Interpretable MOOC dropout prediction using different Ensemble Methods and XAI
Abstract
Massive open online course (MOOC) has been around for a while, but started to
gain traction since 2012 when Coursera was established. MOOCs use pre-recorded
lectures and scheduled weekly tests to provide content and access to students over
the internet. Even though there was a high expectation that it would revolutionize
the education system, due to the mode of one-way content delivery, the goal was
too far-fetched. The flexibility in deadlines and no restrictions of classroom exams
meant students were not bound to finish on time. Hence, most students did not finish
the course and dropped out. The dataset used in our research was the KDDCUP
2015 dataset, which was publicly available by the organizers of XuetangX platform.

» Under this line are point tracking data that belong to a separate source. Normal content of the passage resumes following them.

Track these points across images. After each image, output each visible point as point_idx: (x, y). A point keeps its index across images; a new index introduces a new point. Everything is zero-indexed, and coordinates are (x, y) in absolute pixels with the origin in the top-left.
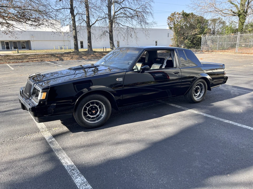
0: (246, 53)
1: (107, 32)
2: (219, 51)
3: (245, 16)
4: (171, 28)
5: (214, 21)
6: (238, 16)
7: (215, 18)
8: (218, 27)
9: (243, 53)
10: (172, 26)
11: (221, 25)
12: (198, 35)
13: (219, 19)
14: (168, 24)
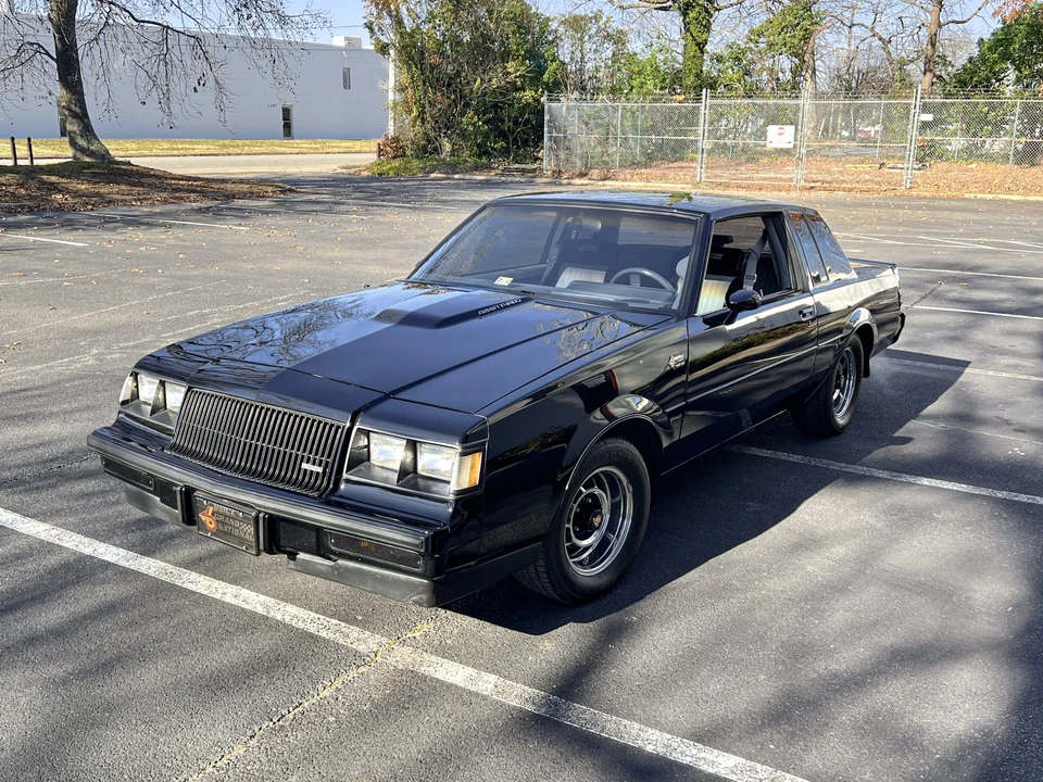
0: (739, 187)
1: (40, 49)
2: (628, 177)
3: (707, 11)
4: (383, 49)
5: (576, 24)
6: (677, 13)
7: (581, 12)
8: (597, 59)
9: (728, 186)
10: (390, 37)
11: (608, 50)
12: (517, 90)
13: (597, 18)
14: (369, 27)
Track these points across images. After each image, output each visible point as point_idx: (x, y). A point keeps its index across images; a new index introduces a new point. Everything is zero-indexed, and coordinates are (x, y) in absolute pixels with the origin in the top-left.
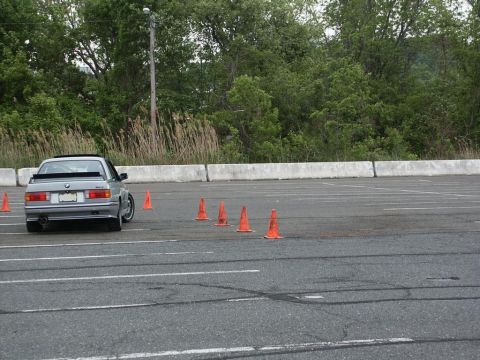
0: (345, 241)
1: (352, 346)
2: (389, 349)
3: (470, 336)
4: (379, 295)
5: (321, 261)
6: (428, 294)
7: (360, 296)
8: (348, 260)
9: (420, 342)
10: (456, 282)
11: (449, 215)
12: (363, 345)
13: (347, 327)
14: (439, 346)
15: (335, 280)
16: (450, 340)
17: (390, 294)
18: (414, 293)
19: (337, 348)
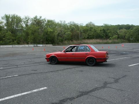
0: (7, 57)
1: (7, 78)
2: (14, 78)
3: (28, 74)
4: (13, 67)
5: (3, 61)
6: (20, 66)
7: (9, 67)
8: (8, 61)
9: (20, 76)
10: (25, 64)
11: (23, 53)
12: (9, 77)
13: (7, 74)
14: (23, 76)
15: (5, 64)
16: (24, 75)
17: (14, 67)
18: (18, 66)
19: (4, 79)
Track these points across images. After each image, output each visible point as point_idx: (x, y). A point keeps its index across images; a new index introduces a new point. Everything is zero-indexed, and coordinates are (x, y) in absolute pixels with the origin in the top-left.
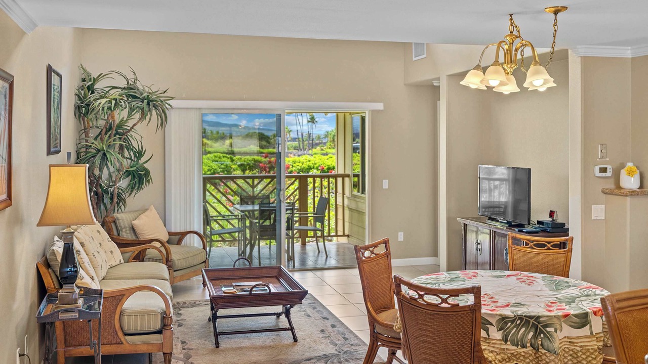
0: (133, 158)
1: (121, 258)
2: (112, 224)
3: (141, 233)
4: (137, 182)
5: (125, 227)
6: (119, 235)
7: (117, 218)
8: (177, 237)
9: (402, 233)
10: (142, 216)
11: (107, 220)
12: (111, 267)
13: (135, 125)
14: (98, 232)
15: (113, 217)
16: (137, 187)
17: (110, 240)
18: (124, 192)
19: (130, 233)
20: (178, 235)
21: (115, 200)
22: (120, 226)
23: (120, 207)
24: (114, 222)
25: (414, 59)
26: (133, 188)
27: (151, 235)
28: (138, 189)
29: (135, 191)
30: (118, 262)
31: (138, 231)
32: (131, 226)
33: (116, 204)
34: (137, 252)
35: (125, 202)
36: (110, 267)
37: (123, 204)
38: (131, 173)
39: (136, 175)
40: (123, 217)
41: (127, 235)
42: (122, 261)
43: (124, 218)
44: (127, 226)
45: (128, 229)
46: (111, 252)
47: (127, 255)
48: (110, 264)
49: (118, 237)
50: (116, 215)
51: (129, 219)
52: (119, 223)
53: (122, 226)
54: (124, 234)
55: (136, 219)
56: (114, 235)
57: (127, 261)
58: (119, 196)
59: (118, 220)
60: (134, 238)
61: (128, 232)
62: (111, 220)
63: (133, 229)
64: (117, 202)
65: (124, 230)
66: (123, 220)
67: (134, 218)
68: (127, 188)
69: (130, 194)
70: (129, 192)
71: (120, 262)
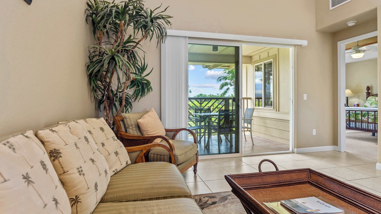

We used about 12 features namely browser access, navigate, average chapter delays,
server sequential etc to comprehend the possibility of dropout. In this paper, we
aim to predict dropout of a learner so that it can be prevented through manual
interaction. Additionally, we have implemented XAI to interpret our models to
suggest MOOC platforms which feature impact dropout the most. We used different
ensemble learning techniques, namely voting classifier and stacking. Our voting
classifier uses five of our best performing machine learning models. Then we evaluate
the model by using multiple metrics such as precision, recall, F1-score, ROC curve
and AUC score. Finally, we managed to obtain a recall of 97.636% with stacking
and f1-score of 91.603% with hard voting classifier.